Yesterday Elmore Leonard died. It's bad in a eulogy when you say "I" a lot, because it's about them and not you, so if that happens here I don't mean to twist this around to be about me. I'm trying to pay tribute to an author very dear to me. I used to go to a used bookstore near where I lived in the Phoenix area. I think at the time I was in trouble with the libraries, and anyway I had to buy books when I went away to work at summer camp.
One book I came up with was "Unknown Man #89". It is maybe a less-heralded entry in Leonard's long career, but it was the first of his that I read and it remains a favorite. His efficient writing style and way of emulating real-world dialogue as opposed to the flowery stuff that you can write but not say with a straight face were very appealing. He wrote compelling male and female characters and entangled them in phenomenally gripping stories.
He really was great. I admire his practicality. He began his career writing Westerns because they sold well. He started writing crime novels because they were selling well and Westerns were tanking. Crime novels never stopped selling well, but I figure he could have written cook books if he wanted to. He was someone very gifted, and not merely someone who cracked the formula of what can get published and sold to customers.
I am sad as much as anything over the loss of Elmore Leonard because it saddens me to see Detroit's decline and he was a part of that city that worked and that its residents could be proud of. His preferred genre concerned something that Detroit could do with less of, but he told tales of decent people resisting evil forces as well as of colorful bad guys. We must face accounts of both of we are to rid ourselves of the latter.

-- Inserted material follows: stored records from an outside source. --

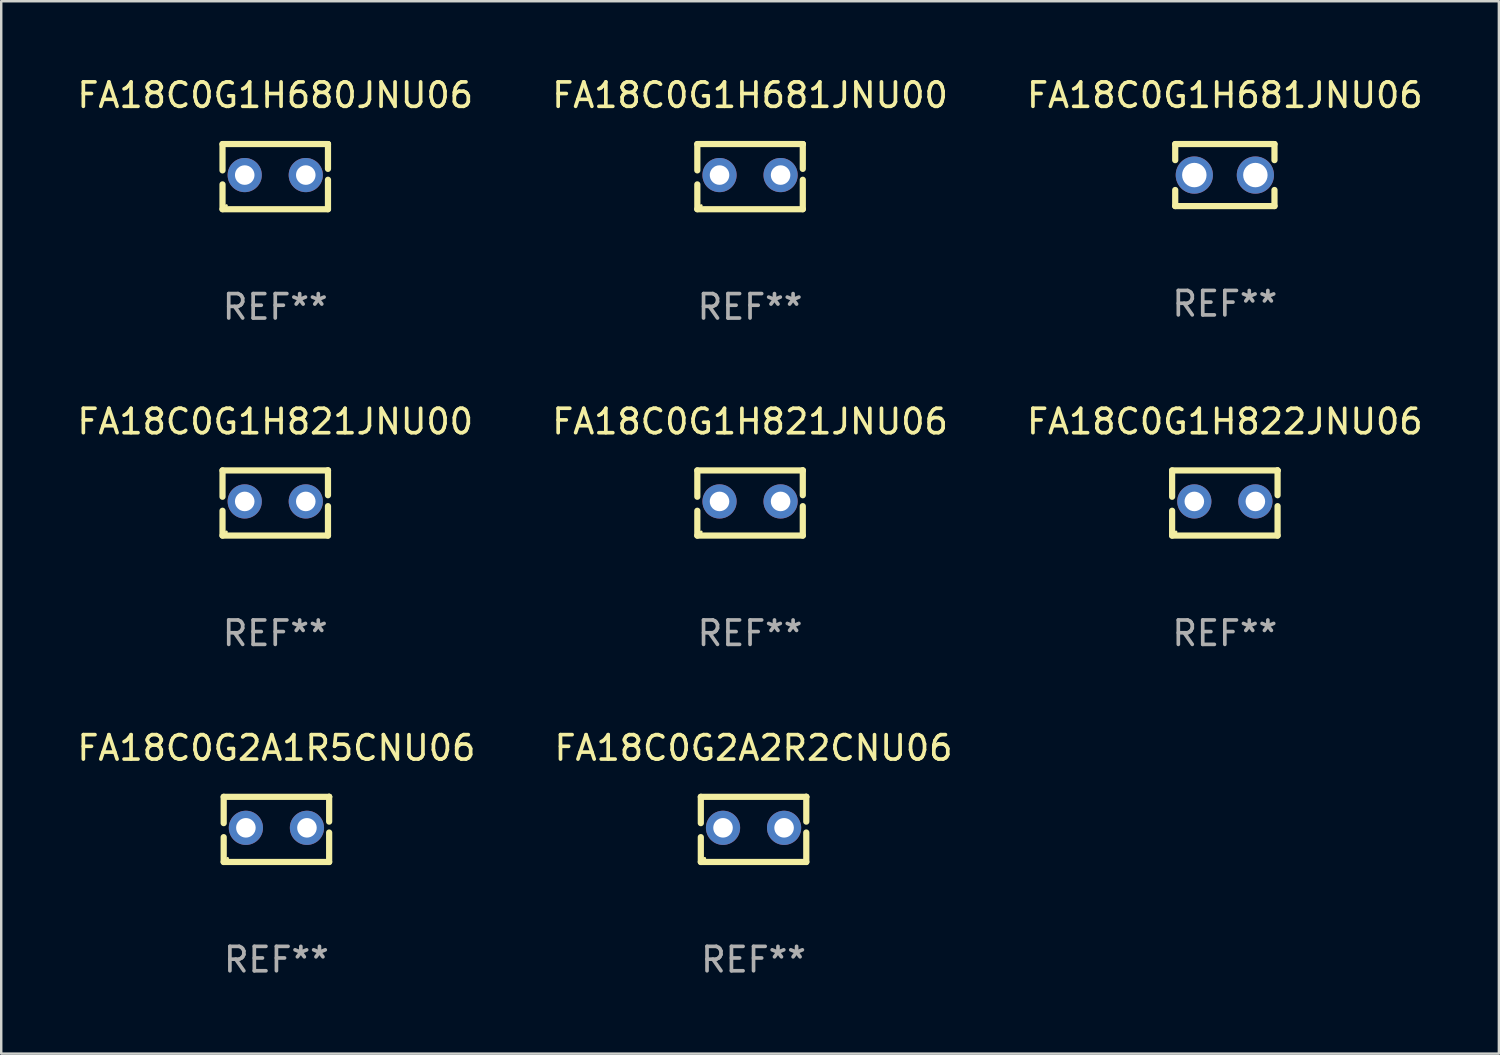
<source format=kicad_pcb>
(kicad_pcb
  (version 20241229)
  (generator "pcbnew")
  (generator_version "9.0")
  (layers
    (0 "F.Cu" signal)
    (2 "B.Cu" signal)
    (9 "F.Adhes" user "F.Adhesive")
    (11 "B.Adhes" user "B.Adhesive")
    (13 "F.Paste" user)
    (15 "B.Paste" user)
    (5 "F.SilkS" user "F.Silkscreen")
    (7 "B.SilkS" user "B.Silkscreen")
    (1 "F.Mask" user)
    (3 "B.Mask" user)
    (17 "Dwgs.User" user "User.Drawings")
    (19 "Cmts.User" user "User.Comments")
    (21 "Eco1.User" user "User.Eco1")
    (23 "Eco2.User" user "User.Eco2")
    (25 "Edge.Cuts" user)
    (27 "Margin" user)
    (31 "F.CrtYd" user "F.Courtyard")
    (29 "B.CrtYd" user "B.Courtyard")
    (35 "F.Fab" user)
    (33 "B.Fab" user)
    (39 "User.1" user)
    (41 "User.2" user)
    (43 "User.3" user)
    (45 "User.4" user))
  (footprint "FA18C0G1H681JNU06"
    (layer "F.Cu")
    (at 47.101 4.118)
    (property "Reference" "FA18C0G1H681JNU06" (at 0 -3.27 0) (layer "F.SilkS") (effects (font (size 1 1) (thickness 0.15))))
    (attr through_hole)
    (fp_line (start -2.032 -1.27) (end -2.032 -0.611) (stroke (width 0.254) (type solid)) (layer "F.SilkS"))
    (fp_line (start -2.032 0.611) (end -2.032 1.27) (stroke (width 0.254) (type solid)) (layer "F.SilkS"))
    (fp_line (start -2.032 1.27) (end 2.032 1.27) (stroke (width 0.254) (type solid)) (layer "F.SilkS"))
    (fp_line (start 2.032 -1.27) (end -2.032 -1.27) (stroke (width 0.254) (type solid)) (layer "F.SilkS"))
    (fp_line (start 2.032 -0.611) (end 2.032 -1.27) (stroke (width 0.254) (type solid)) (layer "F.SilkS"))
    (fp_line (start 2.032 1.27) (end 2.032 0.611) (stroke (width 0.254) (type solid)) (layer "F.SilkS"))
    (fp_circle (center -2 1.25) (end -1.97 1.25) (stroke (width 0.06) (type solid)) (fill no) (layer "F.SilkS"))
    (fp_text user "REF**" (at 0 5.27 0) (layer "F.Fab") (effects (font (size 1 1) (thickness 0.15))))
    (pad "1" thru_hole circle (at -1.25 0) (size 1.524 1.524) (drill 1) (layers "*.Cu" "*.Mask"))
    (pad "2" thru_hole circle (at 1.25 0) (size 1.524 1.524) (drill 1) (layers "*.Cu" "*.Mask")))
  (footprint "FA18C0G1H822JNU06"
    (layer "F.Cu")
    (at 47.101 17.545)
    (property "Reference" "FA18C0G1H822JNU06" (at 0 -3.334 0) (layer "F.SilkS") (effects (font (size 1 1) (thickness 0.15))))
    (attr through_hole)
    (fp_line (start -2.159 -1.334) (end 2.159 -1.334) (stroke (width 0.254) (type solid)) (layer "F.SilkS"))
    (fp_line (start -2.159 -0.256) (end -2.159 -1.334) (stroke (width 0.254) (type solid)) (layer "F.SilkS"))
    (fp_line (start -2.159 1.334) (end -2.159 0.318) (stroke (width 0.254) (type solid)) (layer "F.SilkS"))
    (fp_line (start 2.159 -1.334) (end 2.159 -1.334) (stroke (width 0.254) (type solid)) (layer "F.SilkS"))
    (fp_line (start 2.159 -1.334) (end 2.159 -0.318) (stroke (width 0.254) (type solid)) (layer "F.SilkS"))
    (fp_line (start 2.159 0.129) (end 2.159 1.334) (stroke (width 0.254) (type solid)) (layer "F.SilkS"))
    (fp_line (start 2.159 1.334) (end -2.159 1.334) (stroke (width 0.254) (type solid)) (layer "F.SilkS"))
    (fp_circle (center -2 1.186) (end -1.97 1.186) (stroke (width 0.06) (type solid)) (fill no) (layer "F.SilkS"))
    (fp_text user "REF**" (at 0 5.334 0) (layer "F.Fab") (effects (font (size 1 1) (thickness 0.15))))
    (pad "1" thru_hole circle (at -1.25 -0.064) (size 1.4 1.4) (drill 0.8) (layers "*.Cu" "*.Mask"))
    (pad "2" thru_hole circle (at 1.25 -0.064) (size 1.4 1.4) (drill 0.8) (layers "*.Cu" "*.Mask")))
  (footprint "FA18C0G1H680JNU06"
    (layer "F.Cu")
    (at 8.22 4.182)
    (property "Reference" "FA18C0G1H680JNU06" (at 0 -3.334 0) (layer "F.SilkS") (effects (font (size 1 1) (thickness 0.15))))
    (attr through_hole)
    (fp_line (start -2.159 -1.334) (end 2.159 -1.334) (stroke (width 0.254) (type solid)) (layer "F.SilkS"))
    (fp_line (start -2.159 -0.256) (end -2.159 -1.334) (stroke (width 0.254) (type solid)) (layer "F.SilkS"))
    (fp_line (start -2.159 1.334) (end -2.159 0.318) (stroke (width 0.254) (type solid)) (layer "F.SilkS"))
    (fp_line (start 2.159 -1.334) (end 2.159 -1.334) (stroke (width 0.254) (type solid)) (layer "F.SilkS"))
    (fp_line (start 2.159 -1.334) (end 2.159 -0.318) (stroke (width 0.254) (type solid)) (layer "F.SilkS"))
    (fp_line (start 2.159 0.129) (end 2.159 1.334) (stroke (width 0.254) (type solid)) (layer "F.SilkS"))
    (fp_line (start 2.159 1.334) (end -2.159 1.334) (stroke (width 0.254) (type solid)) (layer "F.SilkS"))
    (fp_circle (center -2 1.186) (end -1.97 1.186) (stroke (width 0.06) (type solid)) (fill no) (layer "F.SilkS"))
    (fp_text user "REF**" (at 0 5.334 0) (layer "F.Fab") (effects (font (size 1 1) (thickness 0.15))))
    (pad "1" thru_hole circle (at -1.25 -0.064) (size 1.4 1.4) (drill 0.8) (layers "*.Cu" "*.Mask"))
    (pad "2" thru_hole circle (at 1.25 -0.064) (size 1.4 1.4) (drill 0.8) (layers "*.Cu" "*.Mask")))
  (footprint "FA18C0G2A2R2CNU06"
    (layer "F.Cu")
    (at 27.804 30.909)
    (property "Reference" "FA18C0G2A2R2CNU06" (at 0 -3.334 0) (layer "F.SilkS") (effects (font (size 1 1) (thickness 0.15))))
    (attr through_hole)
    (fp_line (start -2.159 -1.334) (end 2.159 -1.334) (stroke (width 0.254) (type solid)) (layer "F.SilkS"))
    (fp_line (start -2.159 -0.256) (end -2.159 -1.334) (stroke (width 0.254) (type solid)) (layer "F.SilkS"))
    (fp_line (start -2.159 1.334) (end -2.159 0.318) (stroke (width 0.254) (type solid)) (layer "F.SilkS"))
    (fp_line (start 2.159 -1.334) (end 2.159 -1.334) (stroke (width 0.254) (type solid)) (layer "F.SilkS"))
    (fp_line (start 2.159 -1.334) (end 2.159 -0.318) (stroke (width 0.254) (type solid)) (layer "F.SilkS"))
    (fp_line (start 2.159 0.129) (end 2.159 1.334) (stroke (width 0.254) (type solid)) (layer "F.SilkS"))
    (fp_line (start 2.159 1.334) (end -2.159 1.334) (stroke (width 0.254) (type solid)) (layer "F.SilkS"))
    (fp_circle (center -2 1.186) (end -1.97 1.186) (stroke (width 0.06) (type solid)) (fill no) (layer "F.SilkS"))
    (fp_text user "REF**" (at 0 5.334 0) (layer "F.Fab") (effects (font (size 1 1) (thickness 0.15))))
    (pad "1" thru_hole circle (at -1.25 -0.064) (size 1.4 1.4) (drill 0.8) (layers "*.Cu" "*.Mask"))
    (pad "2" thru_hole circle (at 1.25 -0.064) (size 1.4 1.4) (drill 0.8) (layers "*.Cu" "*.Mask")))
  (footprint "FA18C0G1H681JNU00"
    (layer "F.Cu")
    (at 27.661 4.182)
    (property "Reference" "FA18C0G1H681JNU00" (at 0 -3.334 0) (layer "F.SilkS") (effects (font (size 1 1) (thickness 0.15))))
    (attr through_hole)
    (fp_line (start -2.159 -1.334) (end 2.159 -1.334) (stroke (width 0.254) (type solid)) (layer "F.SilkS"))
    (fp_line (start -2.159 -0.256) (end -2.159 -1.334) (stroke (width 0.254) (type solid)) (layer "F.SilkS"))
    (fp_line (start -2.159 1.334) (end -2.159 0.318) (stroke (width 0.254) (type solid)) (layer "F.SilkS"))
    (fp_line (start 2.159 -1.334) (end 2.159 -1.334) (stroke (width 0.254) (type solid)) (layer "F.SilkS"))
    (fp_line (start 2.159 -1.334) (end 2.159 -0.318) (stroke (width 0.254) (type solid)) (layer "F.SilkS"))
    (fp_line (start 2.159 0.129) (end 2.159 1.334) (stroke (width 0.254) (type solid)) (layer "F.SilkS"))
    (fp_line (start 2.159 1.334) (end -2.159 1.334) (stroke (width 0.254) (type solid)) (layer "F.SilkS"))
    (fp_circle (center -2 1.186) (end -1.97 1.186) (stroke (width 0.06) (type solid)) (fill no) (layer "F.SilkS"))
    (fp_text user "REF**" (at 0 5.334 0) (layer "F.Fab") (effects (font (size 1 1) (thickness 0.15))))
    (pad "1" thru_hole circle (at -1.25 -0.064) (size 1.4 1.4) (drill 0.8) (layers "*.Cu" "*.Mask"))
    (pad "2" thru_hole circle (at 1.25 -0.064) (size 1.4 1.4) (drill 0.8) (layers "*.Cu" "*.Mask")))
  (footprint "FA18C0G2A1R5CNU06"
    (layer "F.Cu")
    (at 8.268 30.909)
    (property "Reference" "FA18C0G2A1R5CNU06" (at 0 -3.334 0) (layer "F.SilkS") (effects (font (size 1 1) (thickness 0.15))))
    (attr through_hole)
    (fp_line (start -2.159 -1.334) (end 2.159 -1.334) (stroke (width 0.254) (type solid)) (layer "F.SilkS"))
    (fp_line (start -2.159 -0.256) (end -2.159 -1.334) (stroke (width 0.254) (type solid)) (layer "F.SilkS"))
    (fp_line (start -2.159 1.334) (end -2.159 0.318) (stroke (width 0.254) (type solid)) (layer "F.SilkS"))
    (fp_line (start 2.159 -1.334) (end 2.159 -1.334) (stroke (width 0.254) (type solid)) (layer "F.SilkS"))
    (fp_line (start 2.159 -1.334) (end 2.159 -0.318) (stroke (width 0.254) (type solid)) (layer "F.SilkS"))
    (fp_line (start 2.159 0.129) (end 2.159 1.334) (stroke (width 0.254) (type solid)) (layer "F.SilkS"))
    (fp_line (start 2.159 1.334) (end -2.159 1.334) (stroke (width 0.254) (type solid)) (layer "F.SilkS"))
    (fp_circle (center -2 1.186) (end -1.97 1.186) (stroke (width 0.06) (type solid)) (fill no) (layer "F.SilkS"))
    (fp_text user "REF**" (at 0 5.334 0) (layer "F.Fab") (effects (font (size 1 1) (thickness 0.15))))
    (pad "1" thru_hole circle (at -1.25 -0.064) (size 1.4 1.4) (drill 0.8) (layers "*.Cu" "*.Mask"))
    (pad "2" thru_hole circle (at 1.25 -0.064) (size 1.4 1.4) (drill 0.8) (layers "*.Cu" "*.Mask")))
  (footprint "FA18C0G1H821JNU06"
    (layer "F.Cu")
    (at 27.661 17.545)
    (property "Reference" "FA18C0G1H821JNU06" (at 0 -3.334 0) (layer "F.SilkS") (effects (font (size 1 1) (thickness 0.15))))
    (attr through_hole)
    (fp_line (start -2.159 -1.334) (end 2.159 -1.334) (stroke (width 0.254) (type solid)) (layer "F.SilkS"))
    (fp_line (start -2.159 -0.256) (end -2.159 -1.334) (stroke (width 0.254) (type solid)) (layer "F.SilkS"))
    (fp_line (start -2.159 1.334) (end -2.159 0.318) (stroke (width 0.254) (type solid)) (layer "F.SilkS"))
    (fp_line (start 2.159 -1.334) (end 2.159 -1.334) (stroke (width 0.254) (type solid)) (layer "F.SilkS"))
    (fp_line (start 2.159 -1.334) (end 2.159 -0.318) (stroke (width 0.254) (type solid)) (layer "F.SilkS"))
    (fp_line (start 2.159 0.129) (end 2.159 1.334) (stroke (width 0.254) (type solid)) (layer "F.SilkS"))
    (fp_line (start 2.159 1.334) (end -2.159 1.334) (stroke (width 0.254) (type solid)) (layer "F.SilkS"))
    (fp_circle (center -2 1.186) (end -1.97 1.186) (stroke (width 0.06) (type solid)) (fill no) (layer "F.SilkS"))
    (fp_text user "REF**" (at 0 5.334 0) (layer "F.Fab") (effects (font (size 1 1) (thickness 0.15))))
    (pad "1" thru_hole circle (at -1.25 -0.064) (size 1.4 1.4) (drill 0.8) (layers "*.Cu" "*.Mask"))
    (pad "2" thru_hole circle (at 1.25 -0.064) (size 1.4 1.4) (drill 0.8) (layers "*.Cu" "*.Mask")))
  (footprint "FA18C0G1H821JNU00"
    (layer "F.Cu")
    (at 8.22 17.545)
    (property "Reference" "FA18C0G1H821JNU00" (at 0 -3.334 0) (layer "F.SilkS") (effects (font (size 1 1) (thickness 0.15))))
    (attr through_hole)
    (fp_line (start -2.159 -1.334) (end 2.159 -1.334) (stroke (width 0.254) (type solid)) (layer "F.SilkS"))
    (fp_line (start -2.159 -0.256) (end -2.159 -1.334) (stroke (width 0.254) (type solid)) (layer "F.SilkS"))
    (fp_line (start -2.159 1.334) (end -2.159 0.318) (stroke (width 0.254) (type solid)) (layer "F.SilkS"))
    (fp_line (start 2.159 -1.334) (end 2.159 -1.334) (stroke (width 0.254) (type solid)) (layer "F.SilkS"))
    (fp_line (start 2.159 -1.334) (end 2.159 -0.318) (stroke (width 0.254) (type solid)) (layer "F.SilkS"))
    (fp_line (start 2.159 0.129) (end 2.159 1.334) (stroke (width 0.254) (type solid)) (layer "F.SilkS"))
    (fp_line (start 2.159 1.334) (end -2.159 1.334) (stroke (width 0.254) (type solid)) (layer "F.SilkS"))
    (fp_circle (center -2 1.186) (end -1.97 1.186) (stroke (width 0.06) (type solid)) (fill no) (layer "F.SilkS"))
    (fp_text user "REF**" (at 0 5.334 0) (layer "F.Fab") (effects (font (size 1 1) (thickness 0.15))))
    (pad "1" thru_hole circle (at -1.25 -0.064) (size 1.4 1.4) (drill 0.8) (layers "*.Cu" "*.Mask"))
    (pad "2" thru_hole circle (at 1.25 -0.064) (size 1.4 1.4) (drill 0.8) (layers "*.Cu" "*.Mask")))
  (gr_rect
    (start -3 -3)
    (end 58.321 40.091)
    (stroke (width 0.1) (type default))
    (fill no)
    (layer "Edge.Cuts")))
</source>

If you've never read any of Elmore Leonard's work, there's no harm in beginning where I did, or you could look for any of the countless novels of his that spawned popular films and television shows. I don't know that there's a bad place to start, but I know where you're bound to stop: after you've read the last one of them. It's a lifelong pursuit to read them all, but it's a fine way to spend your life, getting to know the works of a great author.